When provinces and feds disagree, the mentally ill suffer


“Pretty please?”

If initiatives were as easy to dispense as kind words, combatting mental illness might be more effective.

On December 6, Lady Gaga released an open letter on her website saying that she has coped with PTSD for the last five years and continues to do so. In the letter, Gaga speaks about her journey with chronic pain, psychotherapy, and medicine. She concluded by saying that, to her, kind words are the best medicine.

Gaga isn’t entirely wrong. According to mental health research, support systems can make or break recovery. As the US National Institute for Mental Health notes, having little social support following a traumatic event increases one’s risk in developing PTSD.

In a study published by Personality and Individual Differences, Dutch peacekeepers seeking social support had fewer PTSD symptoms than those who did not. On the contrary, more negative social encounters exacerbated PTSD symptoms.

But support goes beyond friendly gestures, and limited social resources worsen many cases.

With long wait times for mental health programs, there is a risk that people who have experienced a traumatic event will see their symptoms increase in severity over time. Yet wait times are status quo. The current wait time for the Ontario Shores PTSD program, for example, is over a year.

While kind words help, accessing reliable and consistent support is a much more complex matter.

When someone is diagnosed with a mental health condition there are many things they have to consider. For instance: medications, therapy, accommodation, time off work or school, lifestyle changes, and barriers caused by stigma like employability. Many of these factors cost money.

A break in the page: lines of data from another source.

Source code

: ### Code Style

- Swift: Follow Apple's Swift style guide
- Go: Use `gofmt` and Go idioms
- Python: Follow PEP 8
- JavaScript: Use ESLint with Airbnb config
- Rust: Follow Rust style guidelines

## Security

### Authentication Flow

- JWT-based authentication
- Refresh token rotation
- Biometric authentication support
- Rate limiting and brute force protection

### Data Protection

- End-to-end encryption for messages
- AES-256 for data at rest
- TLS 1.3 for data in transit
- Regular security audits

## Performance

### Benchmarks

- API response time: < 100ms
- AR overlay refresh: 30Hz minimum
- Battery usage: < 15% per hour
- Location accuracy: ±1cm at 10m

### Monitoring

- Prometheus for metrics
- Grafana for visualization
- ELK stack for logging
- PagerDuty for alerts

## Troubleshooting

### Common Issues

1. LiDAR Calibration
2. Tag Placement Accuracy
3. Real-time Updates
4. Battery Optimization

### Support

According to the Canadian Association of Mental Health, mental health is currently underfunded by $1.5 billion in Ontario, with mental illness accounting for 10 per cent of the disease burden. Meanwhile the need for mental health resources rises. In Toronto, mental health hospitalizations have increased by 60 per cent for those aged five to 25 in two years.

Yet Parliament Hill has stalled to implement any relief to mental health care programs.

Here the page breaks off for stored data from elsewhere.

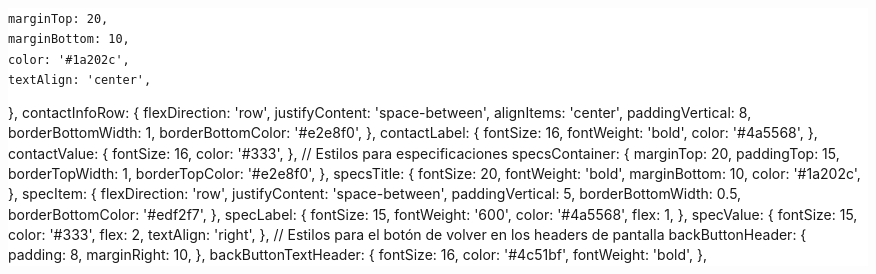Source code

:    marginTop: 20,
    marginBottom: 10,
    color: '#1a202c',
    textAlign: 'center',
  },
  contactInfoRow: {
    flexDirection: 'row',
    justifyContent: 'space-between',
    alignItems: 'center',
    paddingVertical: 8,
    borderBottomWidth: 1,
    borderBottomColor: '#e2e8f0',
  },
  contactLabel: {
    fontSize: 16,
    fontWeight: 'bold',
    color: '#4a5568',
  },
  contactValue: {
    fontSize: 16,
    color: '#333',
  },
  // Estilos para especificaciones
  specsContainer: {
    marginTop: 20,
    paddingTop: 15,
    borderTopWidth: 1,
    borderTopColor: '#e2e8f0',
  },
  specsTitle: {
    fontSize: 20,
    fontWeight: 'bold',
    marginBottom: 10,
    color: '#1a202c',
  },
  specItem: {
    flexDirection: 'row',
    justifyContent: 'space-between',
    paddingVertical: 5,
    borderBottomWidth: 0.5,
    borderBottomColor: '#edf2f7',
  },
  specLabel: {
    fontSize: 15,
    fontWeight: '600',
    color: '#4a5568',
    flex: 1,
  },
  specValue: {
    fontSize: 15,
    color: '#333',
    flex: 2,
    textAlign: 'right',
  },
  // Estilos para el botón de volver en los headers de pantalla
  backButtonHeader: {
    padding: 8,
    marginRight: 10,
  },
  backButtonTextHeader: {
    fontSize: 16,
    color: '#4c51bf',
    fontWeight: 'bold',
  },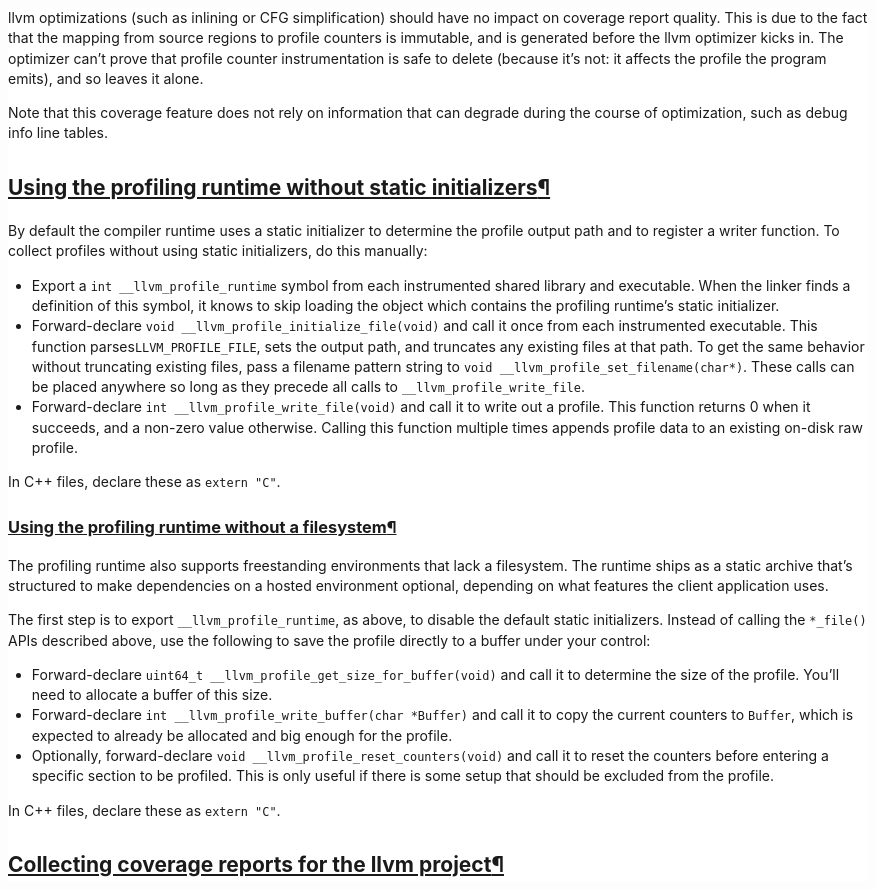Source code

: llvm optimizations (such as inlining or CFG simplification) should have no impact on coverage report quality. This is due to the fact that the mapping from source regions to profile counters is immutable, and is generated before the llvm optimizer kicks in. The optimizer can’t prove that profile counter instrumentation is safe to delete (because it’s not: it affects the profile the program emits), and so leaves it alone.

Note that this coverage feature does not rely on information that can degrade during the course of optimization, such as debug info line tables.

## [Using the profiling runtime without static initializers](#id10)[¶](#using-the-profiling-runtime-without-static-initializers "Permalink to this heading")

By default the compiler runtime uses a static initializer to determine the profile output path and to register a writer function. To collect profiles without using static initializers, do this manually:

* Export a `int __llvm_profile_runtime` symbol from each instrumented shared library and executable. When the linker finds a definition of this symbol, it knows to skip loading the object which contains the profiling runtime’s static initializer.
* Forward-declare `void __llvm_profile_initialize_file(void)` and call it once from each instrumented executable. This function parses`LLVM_PROFILE_FILE`, sets the output path, and truncates any existing files at that path. To get the same behavior without truncating existing files, pass a filename pattern string to `void __llvm_profile_set_filename(char*)`. These calls can be placed anywhere so long as they precede all calls to `__llvm_profile_write_file`.
* Forward-declare `int __llvm_profile_write_file(void)` and call it to write out a profile. This function returns 0 when it succeeds, and a non-zero value otherwise. Calling this function multiple times appends profile data to an existing on-disk raw profile.

In C++ files, declare these as `extern "C"`.

### [Using the profiling runtime without a filesystem](#id11)[¶](#using-the-profiling-runtime-without-a-filesystem "Permalink to this heading")

The profiling runtime also supports freestanding environments that lack a filesystem. The runtime ships as a static archive that’s structured to make dependencies on a hosted environment optional, depending on what features the client application uses.

The first step is to export `__llvm_profile_runtime`, as above, to disable the default static initializers. Instead of calling the `*_file()` APIs described above, use the following to save the profile directly to a buffer under your control:

* Forward-declare `uint64_t __llvm_profile_get_size_for_buffer(void)` and call it to determine the size of the profile. You’ll need to allocate a buffer of this size.
* Forward-declare `int __llvm_profile_write_buffer(char *Buffer)` and call it to copy the current counters to `Buffer`, which is expected to already be allocated and big enough for the profile.
* Optionally, forward-declare `void __llvm_profile_reset_counters(void)` and call it to reset the counters before entering a specific section to be profiled. This is only useful if there is some setup that should be excluded from the profile.

In C++ files, declare these as `extern "C"`.

## [Collecting coverage reports for the llvm project](#id12)[¶](#collecting-coverage-reports-for-the-llvm-project "Permalink to this heading")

In December, the federal government withdrew an $11.5 billion offer allocated for mental health and home care over 10 years. Provincial ministers unanimously declined the offer from the federals because many disagreed with the federal government determining how provincial health dollars are spent.

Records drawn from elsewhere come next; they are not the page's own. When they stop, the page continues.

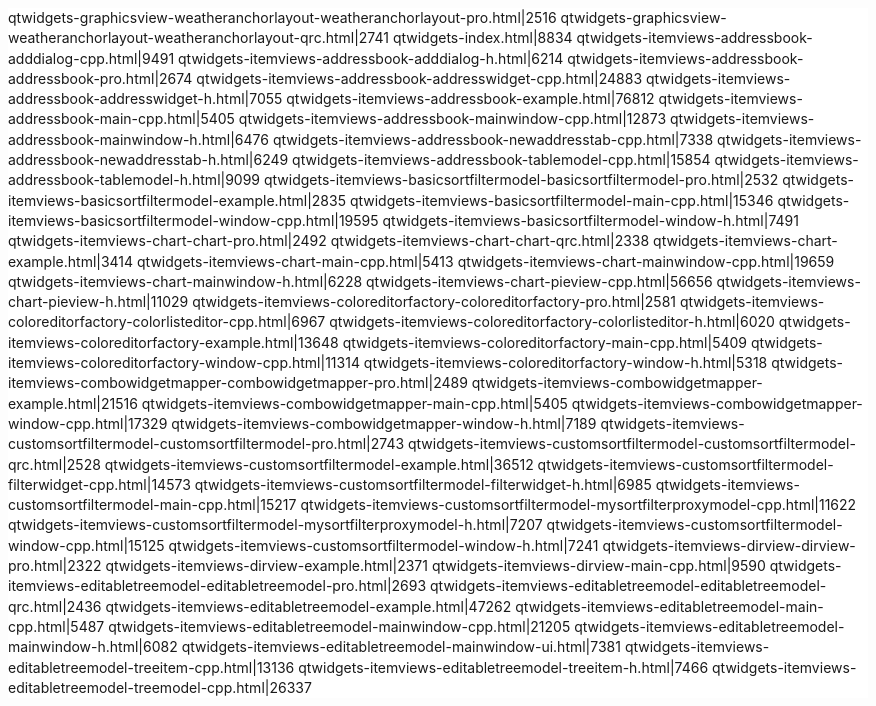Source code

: qtwidgets-graphicsview-weatheranchorlayout-weatheranchorlayout-pro.html|2516
qtwidgets-graphicsview-weatheranchorlayout-weatheranchorlayout-qrc.html|2741
qtwidgets-index.html|8834
qtwidgets-itemviews-addressbook-adddialog-cpp.html|9491
qtwidgets-itemviews-addressbook-adddialog-h.html|6214
qtwidgets-itemviews-addressbook-addressbook-pro.html|2674
qtwidgets-itemviews-addressbook-addresswidget-cpp.html|24883
qtwidgets-itemviews-addressbook-addresswidget-h.html|7055
qtwidgets-itemviews-addressbook-example.html|76812
qtwidgets-itemviews-addressbook-main-cpp.html|5405
qtwidgets-itemviews-addressbook-mainwindow-cpp.html|12873
qtwidgets-itemviews-addressbook-mainwindow-h.html|6476
qtwidgets-itemviews-addressbook-newaddresstab-cpp.html|7338
qtwidgets-itemviews-addressbook-newaddresstab-h.html|6249
qtwidgets-itemviews-addressbook-tablemodel-cpp.html|15854
qtwidgets-itemviews-addressbook-tablemodel-h.html|9099
qtwidgets-itemviews-basicsortfiltermodel-basicsortfiltermodel-pro.html|2532
qtwidgets-itemviews-basicsortfiltermodel-example.html|2835
qtwidgets-itemviews-basicsortfiltermodel-main-cpp.html|15346
qtwidgets-itemviews-basicsortfiltermodel-window-cpp.html|19595
qtwidgets-itemviews-basicsortfiltermodel-window-h.html|7491
qtwidgets-itemviews-chart-chart-pro.html|2492
qtwidgets-itemviews-chart-chart-qrc.html|2338
qtwidgets-itemviews-chart-example.html|3414
qtwidgets-itemviews-chart-main-cpp.html|5413
qtwidgets-itemviews-chart-mainwindow-cpp.html|19659
qtwidgets-itemviews-chart-mainwindow-h.html|6228
qtwidgets-itemviews-chart-pieview-cpp.html|56656
qtwidgets-itemviews-chart-pieview-h.html|11029
qtwidgets-itemviews-coloreditorfactory-coloreditorfactory-pro.html|2581
qtwidgets-itemviews-coloreditorfactory-colorlisteditor-cpp.html|6967
qtwidgets-itemviews-coloreditorfactory-colorlisteditor-h.html|6020
qtwidgets-itemviews-coloreditorfactory-example.html|13648
qtwidgets-itemviews-coloreditorfactory-main-cpp.html|5409
qtwidgets-itemviews-coloreditorfactory-window-cpp.html|11314
qtwidgets-itemviews-coloreditorfactory-window-h.html|5318
qtwidgets-itemviews-combowidgetmapper-combowidgetmapper-pro.html|2489
qtwidgets-itemviews-combowidgetmapper-example.html|21516
qtwidgets-itemviews-combowidgetmapper-main-cpp.html|5405
qtwidgets-itemviews-combowidgetmapper-window-cpp.html|17329
qtwidgets-itemviews-combowidgetmapper-window-h.html|7189
qtwidgets-itemviews-customsortfiltermodel-customsortfiltermodel-pro.html|2743
qtwidgets-itemviews-customsortfiltermodel-customsortfiltermodel-qrc.html|2528
qtwidgets-itemviews-customsortfiltermodel-example.html|36512
qtwidgets-itemviews-customsortfiltermodel-filterwidget-cpp.html|14573
qtwidgets-itemviews-customsortfiltermodel-filterwidget-h.html|6985
qtwidgets-itemviews-customsortfiltermodel-main-cpp.html|15217
qtwidgets-itemviews-customsortfiltermodel-mysortfilterproxymodel-cpp.html|11622
qtwidgets-itemviews-customsortfiltermodel-mysortfilterproxymodel-h.html|7207
qtwidgets-itemviews-customsortfiltermodel-window-cpp.html|15125
qtwidgets-itemviews-customsortfiltermodel-window-h.html|7241
qtwidgets-itemviews-dirview-dirview-pro.html|2322
qtwidgets-itemviews-dirview-example.html|2371
qtwidgets-itemviews-dirview-main-cpp.html|9590
qtwidgets-itemviews-editabletreemodel-editabletreemodel-pro.html|2693
qtwidgets-itemviews-editabletreemodel-editabletreemodel-qrc.html|2436
qtwidgets-itemviews-editabletreemodel-example.html|47262
qtwidgets-itemviews-editabletreemodel-main-cpp.html|5487
qtwidgets-itemviews-editabletreemodel-mainwindow-cpp.html|21205
qtwidgets-itemviews-editabletreemodel-mainwindow-h.html|6082
qtwidgets-itemviews-editabletreemodel-mainwindow-ui.html|7381
qtwidgets-itemviews-editabletreemodel-treeitem-cpp.html|13136
qtwidgets-itemviews-editabletreemodel-treeitem-h.html|7466
qtwidgets-itemviews-editabletreemodel-treemodel-cpp.html|26337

On the contrary, mental health advocates say that valuing mental health at the same level as physical health is vital. With more than four million Canadians struggling with anxiety or mood disorders, mental health needs to be funded in relation to its need.

Access is important, but consistency is also key.

Many free or geared-to-income programs have short duration to accommodate a backlog of patients. For example, case managers at Peterborough’s branch of the Canadian Association of Mental Health are typically only available for 1-3 months. While this is a helpful short-term solution, the lack of consistent treatment fails to consistently address symptoms over time. Many experts suggest that 8-12 sessions of cognitive behavioral therapy are needed to be effective. Alternatives like private therapy can cost as much as $100-$250 per session. Some conditions, like PSTD, last a lifetime.

OHIP covers medications for patients in hospital, but not for outpatients. An SSRI antidepressant I was personally prescribed in 2014 cost over $100 per month. Therapy is also not covered by OHIP. These barriers are daunting, especially at low incomes, but mental health often also affects motivation. This is why access to resources should be as seamless as possible.

Kind words can go far to lift someone up, but words alone will not make mental health services more accessible. People with mental health conditions face serious symptoms and challenges. For example, someone diagnosed with PTSD may face flashbacks, dissociation, nightmares and insomnia, panic attacks, depression and hyper arousal. Gaga herself said she deals with dissociation, saying she often feels paralyzed by fear.

“The trauma in my life has helped me understand the trauma of others,” she said.

Maybe Lady Gaga’s statement can help make mental health something that is more relatable. But in terms of medicine, much more needs to be done at an institutional level to have a system that genuinely heals people.